# [Action item A]
Count the lines of the listing that contain the string "Assault", treating uppercase and lowercase as different, and reply with the number only.

# [Text excerpt]
Synopsis

The basic goal of this assignment is to explore the NOAA Storm Database and answer two questions concerning severe weather events:

  1. Across the United States, which types of events are most harmful with respect to population health?
  2. Across the United States, which types of events have the greatest economic consequences?

The events in the database start in the year 1950 and end in November 2011. In the earlier years of the database there are generally fewer events recorded, most likely due to a lack of good records. More recent years should be considered more complete.

Data Processing

Load the necessary packages
Pull down a fresh dataset if it doesn’t already exist in your working directory
Load the data & process for plots and information
##  Load the necessary packages:
        if(!require(sqldf)){install.packages("sqldf")}
## Loading required package: sqldf
## Loading required package: gsubfn
## Loading required package: proto
## Loading required package: RSQLite
## Loading required package: DBI
        library(sqldf)
        if(!require(ggplot2)){install.packages("ggplot2")}
## Loading required package: ggplot2
        library(ggplot2)

Extracted records:
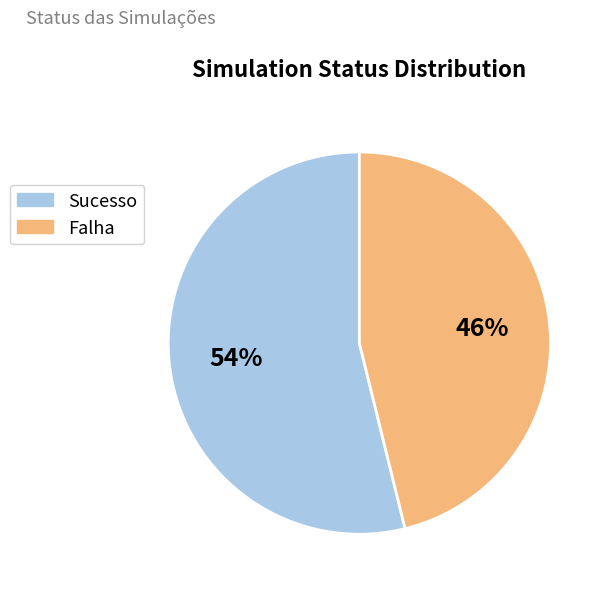

To the nearest percent, what portion does Falha represent?

46%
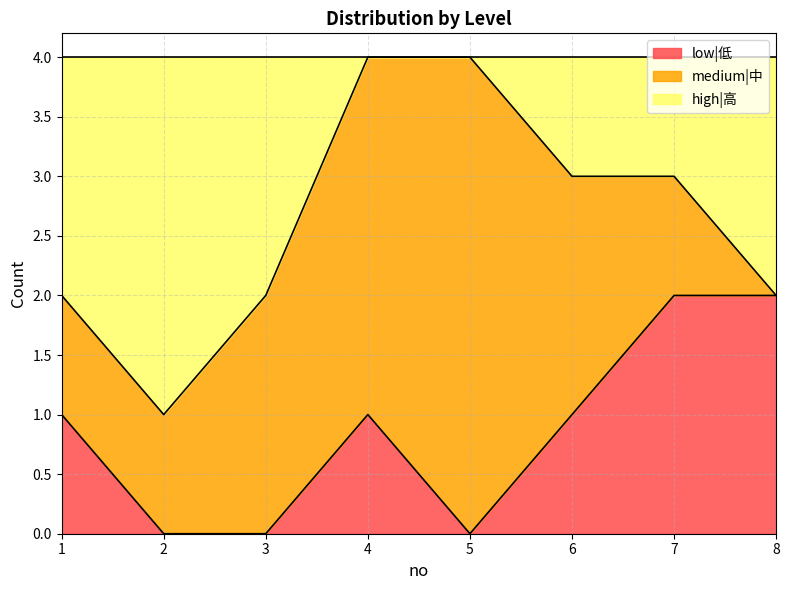

The value of low|低 at 3 is 1. True or false?

False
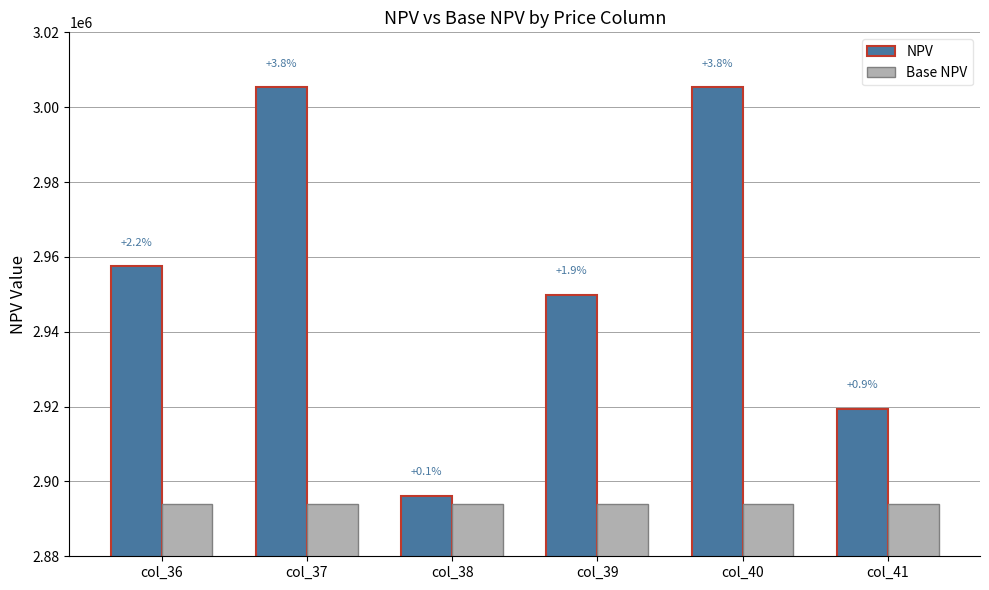

How many bars are there in total?

12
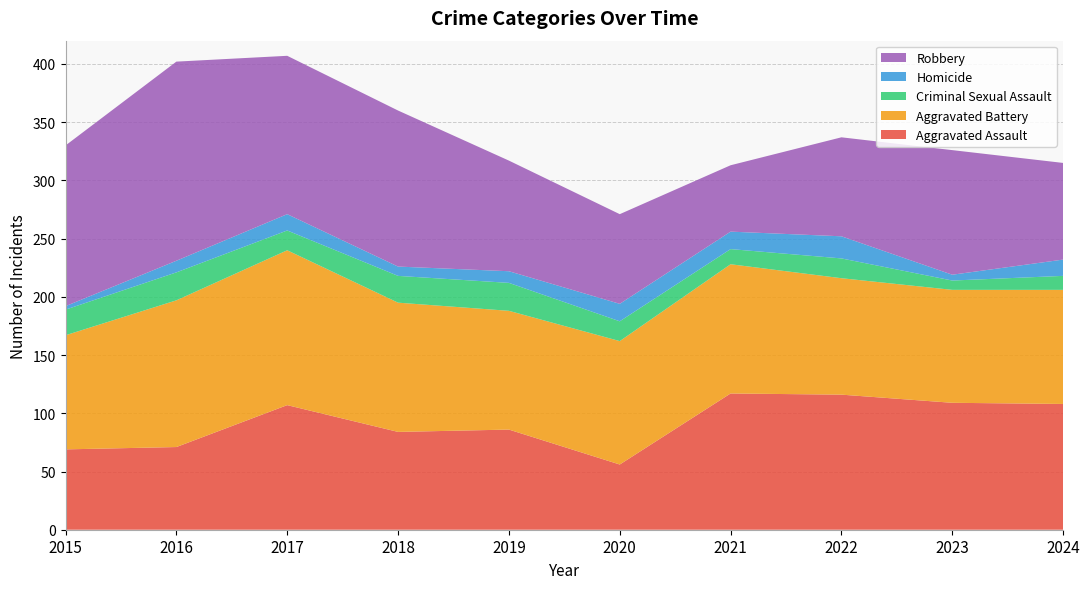

Reading left to right, list all the values displayed in this chart.

Aggravated Assault: 2015=69	2016=71	2017=107	2018=84	2019=86	2020=56	2021=117	2022=116	2023=109	2024=108
Aggravated Battery: 2015=98	2016=126	2017=133	2018=111	2019=102	2020=106	2021=111	2022=100	2023=97	2024=98
Criminal Sexual Assault: 2015=22	2016=24	2017=17	2018=23	2019=24	2020=17	2021=13	2022=17	2023=8	2024=12
Homicide: 2015=3	2016=10	2017=14	2018=8	2019=10	2020=15	2021=15	2022=19	2023=5	2024=14
Robbery: 2015=138	2016=171	2017=136	2018=134	2019=95	2020=77	2021=57	2022=85	2023=107	2024=83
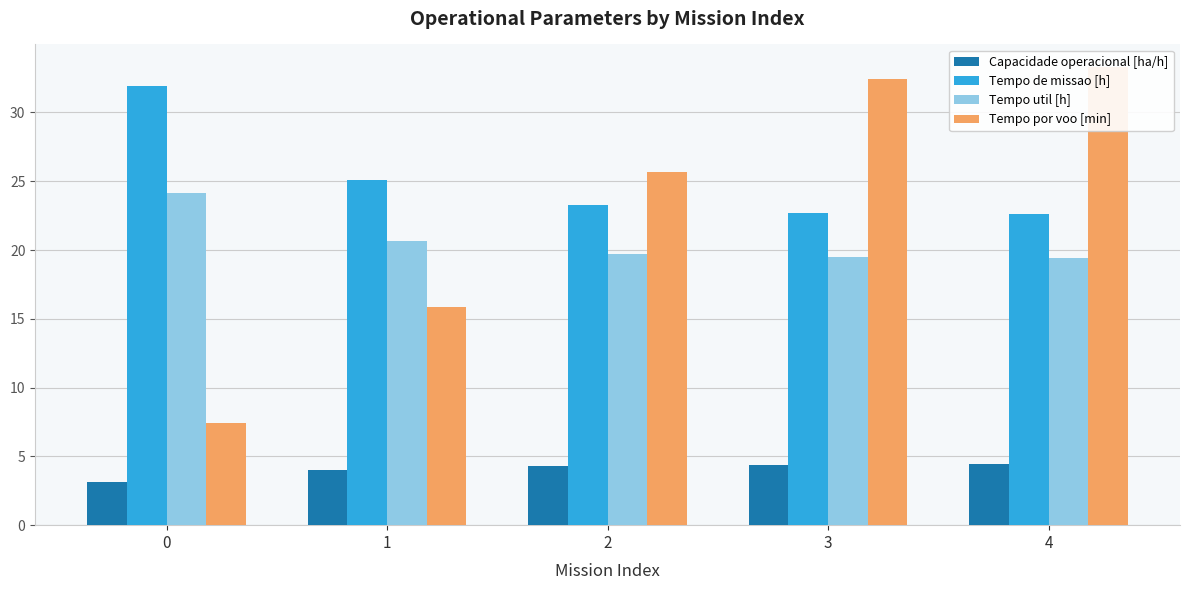

How many bars are there in total?

20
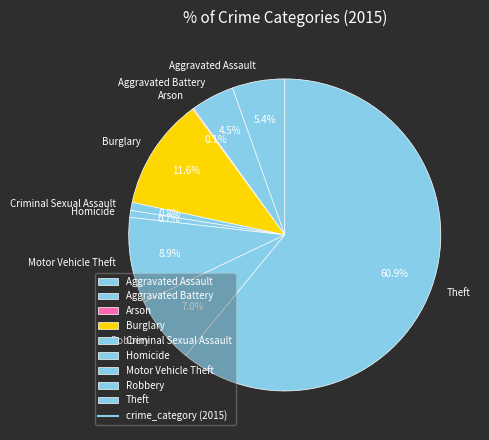

Does any single category account for the majority?

Yes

# [Action item B]
Rewrite the passage of the NOAA storm analysis that begins at the words "The events in" and stops after the words "considered more complete.", changing "recorded" to "logged".

# [Final answer A]
2

# [Final answer B]
The events in the database start in the year 1950 and end in November 2011. In the earlier years of the database there are generally fewer events logged, most likely due to a lack of good records. More recent years should be considered more complete.